▸ INSTRUCTION:
Give the lines of the records as a JSON list of strings, one string per line, skipping blank lines.

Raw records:

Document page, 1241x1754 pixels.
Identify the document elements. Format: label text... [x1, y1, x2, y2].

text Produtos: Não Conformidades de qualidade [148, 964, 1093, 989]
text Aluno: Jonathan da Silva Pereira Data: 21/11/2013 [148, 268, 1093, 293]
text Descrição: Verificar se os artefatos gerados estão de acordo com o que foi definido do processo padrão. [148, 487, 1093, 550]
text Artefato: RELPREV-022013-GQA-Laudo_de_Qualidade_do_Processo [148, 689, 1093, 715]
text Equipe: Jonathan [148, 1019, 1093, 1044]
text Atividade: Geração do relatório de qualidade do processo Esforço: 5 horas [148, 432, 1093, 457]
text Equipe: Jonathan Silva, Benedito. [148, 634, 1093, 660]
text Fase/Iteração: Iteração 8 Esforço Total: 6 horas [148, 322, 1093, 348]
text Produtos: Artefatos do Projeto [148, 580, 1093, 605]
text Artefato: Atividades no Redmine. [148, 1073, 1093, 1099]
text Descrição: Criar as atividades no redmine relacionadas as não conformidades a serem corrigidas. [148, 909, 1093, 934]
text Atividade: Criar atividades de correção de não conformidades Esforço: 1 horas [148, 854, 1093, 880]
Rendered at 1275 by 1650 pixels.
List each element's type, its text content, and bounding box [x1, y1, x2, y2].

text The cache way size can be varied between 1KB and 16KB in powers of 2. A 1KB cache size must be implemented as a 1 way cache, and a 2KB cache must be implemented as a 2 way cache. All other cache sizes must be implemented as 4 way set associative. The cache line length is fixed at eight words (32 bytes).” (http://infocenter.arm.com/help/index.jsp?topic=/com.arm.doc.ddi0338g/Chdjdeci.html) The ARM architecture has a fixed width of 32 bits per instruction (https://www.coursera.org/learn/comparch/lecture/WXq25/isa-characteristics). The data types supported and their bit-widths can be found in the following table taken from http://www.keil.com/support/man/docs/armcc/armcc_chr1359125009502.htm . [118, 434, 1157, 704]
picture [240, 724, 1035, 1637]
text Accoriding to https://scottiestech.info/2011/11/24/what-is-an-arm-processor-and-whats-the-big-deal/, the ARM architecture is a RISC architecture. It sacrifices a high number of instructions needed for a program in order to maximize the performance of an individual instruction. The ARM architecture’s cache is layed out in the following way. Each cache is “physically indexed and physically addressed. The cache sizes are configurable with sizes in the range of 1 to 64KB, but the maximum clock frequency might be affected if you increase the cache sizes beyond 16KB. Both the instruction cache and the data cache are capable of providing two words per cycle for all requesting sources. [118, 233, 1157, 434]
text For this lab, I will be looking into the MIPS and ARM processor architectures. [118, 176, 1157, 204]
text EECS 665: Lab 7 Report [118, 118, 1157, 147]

▸ WRITTEN REPLY:
[
  "Document page, 1241x1754 pixels.",
  "Identify the document elements. Format: label text... [x1, y1, x2, y2].",
  "text Produtos: Não Conformidades de qualidade [148, 964, 1093, 989]",
  "text Aluno: Jonathan da Silva Pereira Data: 21/11/2013 [148, 268, 1093, 293]",
  "text Descrição: Verificar se os artefatos gerados estão de acordo com o que foi definido do processo padrão. [148, 487, 1093, 550]",
  "text Artefato: RELPREV-022013-GQA-Laudo_de_Qualidade_do_Processo [148, 689, 1093, 715]",
  "text Equipe: Jonathan [148, 1019, 1093, 1044]",
  "text Atividade: Geração do relatório de qualidade do processo Esforço: 5 horas [148, 432, 1093, 457]",
  "text Equipe: Jonathan Silva, Benedito. [148, 634, 1093, 660]",
  "text Fase/Iteração: Iteração 8 Esforço Total: 6 horas [148, 322, 1093, 348]",
  "text Produtos: Artefatos do Projeto [148, 580, 1093, 605]",
  "text Artefato: Atividades no Redmine. [148, 1073, 1093, 1099]",
  "text Descrição: Criar as atividades no redmine relacionadas as não conformidades a serem corrigidas. [148, 909, 1093, 934]",
  "text Atividade: Criar atividades de correção de não conformidades Esforço: 1 horas [148, 854, 1093, 880]",
  "Rendered at 1275 by 1650 pixels.",
  "List each element's type, its text content, and bounding box [x1, y1, x2, y2].",
  "text The cache way size can be varied between 1KB and 16KB in powers of 2. A 1KB cache size must be implemented as a 1 way cache, and a 2KB cache must be implemented as a 2 way cache. All other cache sizes must be implemented as 4 way set associative. The cache line length is fixed at eight words (32 bytes).” (http://infocenter.arm.com/help/index.jsp?topic=/com.arm.doc.ddi0338g/Chdjdeci.html) The ARM architecture has a fixed width of 32 bits per instruction (https://www.coursera.org/learn/comparch/lecture/WXq25/isa-characteristics). The data types supported and their bit-widths can be found in the following table taken from http://www.keil.com/support/man/docs/armcc/armcc_chr1359125009502.htm . [118, 434, 1157, 704]",
  "picture [240, 724, 1035, 1637]",
  "text Accoriding to https://scottiestech.info/2011/11/24/what-is-an-arm-processor-and-whats-the-big-deal/, the ARM architecture is a RISC architecture. It sacrifices a high number of instructions needed for a program in order to maximize the performance of an individual instruction. The ARM architecture’s cache is layed out in the following way. Each cache is “physically indexed and physically addressed. The cache sizes are configurable with sizes in the range of 1 to 64KB, but the maximum clock frequency might be affected if you increase the cache sizes beyond 16KB. Both the instruction cache and the data cache are capable of providing two words per cycle for all requesting sources. [118, 233, 1157, 434]",
  "text For this lab, I will be looking into the MIPS and ARM processor architectures. [118, 176, 1157, 204]",
  "text EECS 665: Lab 7 Report [118, 118, 1157, 147]"
]